# Context

I am trying to follow a derivation of Bernoulli's equation from Acheson's Elementary Fluid Dynamics 1990.

After making some simplifying assumptions and doing some algebra I got to:

$$( \nabla \times \mathbf{v}) \times \mathbf{v} = - \nabla H$$

where:

$$\mathbf{v}$$ is a vector field representing the fluid velocity

$$H$$ is an expression (we are trying to show that $$H$$ is a constant).

Next we take the dot product with $$\mathbf{v}$$.

$$\mathbf{v}\cdot (( \nabla \times \mathbf{v}) \times \mathbf{v}) = -\mathbf{v} \cdot \nabla H$$

The left hand side is zero (this can be shown using vector identities). Hence we get to $$-\mathbf{v} \cdot \nabla H =0$$ which implies that $$\mathbf{v} \cdot \nabla H =0$$

Apparently it is now trivial to see that "$$H$$ is constant along the streamlines". But I do not understand why?

# Question

Why does $$\color{blue}{\mathbf{v} \cdot \nabla H =0}$$ imply that $$\color{blue}{H}$$ is constant along a stream line?

Here is an example fluid velocity field with streamlines if anyone wants to refer to a concrete example:

$$\mathbf{v} = x\hat{i}+(-y)\hat{j}+ 0\hat{k}$$ here is the same field with the corresponding potential shown as contours (which I notice are perpendicular to the stream lines (the dot product of perpendicular vectors is zero...)). $$\mathbf{v} \cdot \nabla H$$ is the directional derivative of $$H$$ in the direction of $$\mathbf{v}$$. Since $$\mathbf{v} \cdot \nabla H =0$$, we have that the instantaneous rate of change of $$H$$ in the direction of $$\mathbf{v}$$ is $$0$$. So $$H$$ is constant in the direction of $$\mathbf{v}$$ and thus $$H$$ is constant along the streamlines of the fluid.

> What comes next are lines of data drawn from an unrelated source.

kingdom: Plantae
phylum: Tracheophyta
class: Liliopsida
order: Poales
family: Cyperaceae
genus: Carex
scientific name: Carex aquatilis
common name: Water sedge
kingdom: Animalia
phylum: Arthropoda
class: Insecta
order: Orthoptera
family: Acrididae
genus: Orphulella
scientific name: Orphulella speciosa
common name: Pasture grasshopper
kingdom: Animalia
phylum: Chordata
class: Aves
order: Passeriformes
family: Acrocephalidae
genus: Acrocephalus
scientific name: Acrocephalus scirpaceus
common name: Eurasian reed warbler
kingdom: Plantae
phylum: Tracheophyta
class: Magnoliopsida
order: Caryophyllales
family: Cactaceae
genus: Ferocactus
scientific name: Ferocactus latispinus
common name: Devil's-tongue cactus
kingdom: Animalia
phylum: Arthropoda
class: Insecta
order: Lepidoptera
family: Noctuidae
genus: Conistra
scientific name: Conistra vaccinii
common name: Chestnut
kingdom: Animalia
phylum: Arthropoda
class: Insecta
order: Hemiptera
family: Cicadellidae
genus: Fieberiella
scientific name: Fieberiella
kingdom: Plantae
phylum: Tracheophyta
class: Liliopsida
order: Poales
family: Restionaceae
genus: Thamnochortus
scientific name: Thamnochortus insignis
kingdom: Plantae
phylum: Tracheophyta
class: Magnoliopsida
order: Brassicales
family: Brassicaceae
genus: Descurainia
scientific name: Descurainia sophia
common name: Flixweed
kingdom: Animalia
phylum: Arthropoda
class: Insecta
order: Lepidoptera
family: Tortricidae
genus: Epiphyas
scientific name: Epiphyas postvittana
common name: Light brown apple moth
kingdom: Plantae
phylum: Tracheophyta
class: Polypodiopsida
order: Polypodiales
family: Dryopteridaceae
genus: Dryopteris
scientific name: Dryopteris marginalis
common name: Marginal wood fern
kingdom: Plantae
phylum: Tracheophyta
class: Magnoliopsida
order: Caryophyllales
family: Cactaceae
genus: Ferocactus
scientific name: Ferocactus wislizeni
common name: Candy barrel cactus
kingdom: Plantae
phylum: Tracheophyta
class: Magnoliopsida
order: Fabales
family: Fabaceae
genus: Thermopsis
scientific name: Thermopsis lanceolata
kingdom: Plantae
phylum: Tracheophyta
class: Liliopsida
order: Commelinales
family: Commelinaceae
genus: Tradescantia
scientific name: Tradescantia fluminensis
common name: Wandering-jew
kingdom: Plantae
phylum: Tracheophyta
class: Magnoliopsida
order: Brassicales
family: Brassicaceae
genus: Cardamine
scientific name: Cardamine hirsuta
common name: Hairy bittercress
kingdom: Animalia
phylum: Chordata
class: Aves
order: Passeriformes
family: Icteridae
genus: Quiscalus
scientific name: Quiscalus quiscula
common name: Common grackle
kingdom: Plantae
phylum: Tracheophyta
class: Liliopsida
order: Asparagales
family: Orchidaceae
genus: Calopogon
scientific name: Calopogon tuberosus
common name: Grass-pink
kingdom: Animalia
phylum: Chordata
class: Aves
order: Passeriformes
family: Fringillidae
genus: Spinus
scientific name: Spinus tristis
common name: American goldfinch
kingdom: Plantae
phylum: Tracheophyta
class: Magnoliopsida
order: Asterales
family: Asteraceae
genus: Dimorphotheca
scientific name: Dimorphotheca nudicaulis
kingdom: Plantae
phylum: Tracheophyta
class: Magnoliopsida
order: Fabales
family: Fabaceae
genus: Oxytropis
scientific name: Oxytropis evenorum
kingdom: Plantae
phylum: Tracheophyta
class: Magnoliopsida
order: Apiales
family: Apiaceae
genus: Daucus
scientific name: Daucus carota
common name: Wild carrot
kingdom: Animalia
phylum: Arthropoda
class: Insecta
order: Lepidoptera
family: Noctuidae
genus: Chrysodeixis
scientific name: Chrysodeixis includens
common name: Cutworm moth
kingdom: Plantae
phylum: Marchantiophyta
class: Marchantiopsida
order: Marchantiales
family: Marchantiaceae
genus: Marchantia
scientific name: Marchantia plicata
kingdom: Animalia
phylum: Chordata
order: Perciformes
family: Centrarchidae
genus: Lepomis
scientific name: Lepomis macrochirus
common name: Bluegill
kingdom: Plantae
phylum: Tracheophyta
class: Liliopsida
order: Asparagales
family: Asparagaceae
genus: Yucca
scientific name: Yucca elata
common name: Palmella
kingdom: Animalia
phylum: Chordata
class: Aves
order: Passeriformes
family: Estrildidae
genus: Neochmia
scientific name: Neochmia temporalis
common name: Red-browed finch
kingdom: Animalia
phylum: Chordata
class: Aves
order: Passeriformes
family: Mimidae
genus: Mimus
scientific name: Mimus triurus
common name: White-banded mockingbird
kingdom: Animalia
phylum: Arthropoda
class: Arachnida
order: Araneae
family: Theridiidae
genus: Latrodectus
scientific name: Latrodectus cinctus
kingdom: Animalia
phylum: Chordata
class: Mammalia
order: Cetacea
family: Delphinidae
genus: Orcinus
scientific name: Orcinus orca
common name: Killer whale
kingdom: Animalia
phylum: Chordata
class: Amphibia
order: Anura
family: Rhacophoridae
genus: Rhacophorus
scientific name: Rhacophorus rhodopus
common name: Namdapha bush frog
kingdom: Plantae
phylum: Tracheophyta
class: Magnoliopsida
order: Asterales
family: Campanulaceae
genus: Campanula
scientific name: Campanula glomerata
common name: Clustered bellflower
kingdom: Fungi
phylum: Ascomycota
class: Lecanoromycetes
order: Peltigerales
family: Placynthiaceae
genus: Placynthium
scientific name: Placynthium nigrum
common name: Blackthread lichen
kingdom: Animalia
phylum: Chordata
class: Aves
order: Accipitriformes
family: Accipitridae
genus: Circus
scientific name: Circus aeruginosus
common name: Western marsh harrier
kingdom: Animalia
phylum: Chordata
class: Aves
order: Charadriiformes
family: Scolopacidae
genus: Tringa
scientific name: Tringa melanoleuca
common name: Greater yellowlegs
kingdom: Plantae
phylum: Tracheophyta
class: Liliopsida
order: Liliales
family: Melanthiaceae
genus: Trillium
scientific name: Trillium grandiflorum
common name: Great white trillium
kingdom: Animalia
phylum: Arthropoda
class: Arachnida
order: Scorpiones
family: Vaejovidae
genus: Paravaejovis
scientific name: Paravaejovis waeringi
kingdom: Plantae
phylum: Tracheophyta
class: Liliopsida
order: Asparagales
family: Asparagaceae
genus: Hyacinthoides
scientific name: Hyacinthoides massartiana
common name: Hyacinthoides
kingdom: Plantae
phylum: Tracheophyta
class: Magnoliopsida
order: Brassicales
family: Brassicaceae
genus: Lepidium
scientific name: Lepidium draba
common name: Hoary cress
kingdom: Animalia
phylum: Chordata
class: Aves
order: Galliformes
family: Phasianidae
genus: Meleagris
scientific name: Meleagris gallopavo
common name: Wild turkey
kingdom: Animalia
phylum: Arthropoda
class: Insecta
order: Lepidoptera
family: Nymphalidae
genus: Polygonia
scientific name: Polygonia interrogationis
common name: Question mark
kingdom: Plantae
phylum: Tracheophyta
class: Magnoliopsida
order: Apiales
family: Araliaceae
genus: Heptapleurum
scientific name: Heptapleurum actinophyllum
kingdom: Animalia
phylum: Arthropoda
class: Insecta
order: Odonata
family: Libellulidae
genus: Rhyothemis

• Thanks for making the answer look cleaner! – JG123 Aug 9 '19 at 19:20

The chain rule also may shed some light.

$$\vec{v}$$ is the velocity vector so:

$$\vec{v}=v_x\hat{i}+v_y\hat{j}+v_z\hat{k} =\frac{dx}{dt}\hat{i}+\frac{dy}{dt}\hat{j}+\frac{dz}{dt}\hat{k}$$

$$\nabla H=\frac{\partial H}{\partial x}\hat{i}+\frac{\partial H}{\partial y}\hat{j}+\frac{\partial H}{\partial z}\hat{k}$$

By the chain rule we have:

$$\frac{dH}{dt}=\frac{\partial H}{\partial x}\frac{dx}{dt}+\frac{\partial H}{\partial y}\frac{dy}{dt}+\frac{\partial H}{\partial z}\frac{dz}{dt}=\frac{d\vec{s}\cdot \nabla H}{dt}$$

And keep in mind, total derivative of $$f$$ along a path is $$df=\nabla f\cdot d\vec{s}$$

where $$d\vec{s}$$ is infinitesimal length element in direction of change.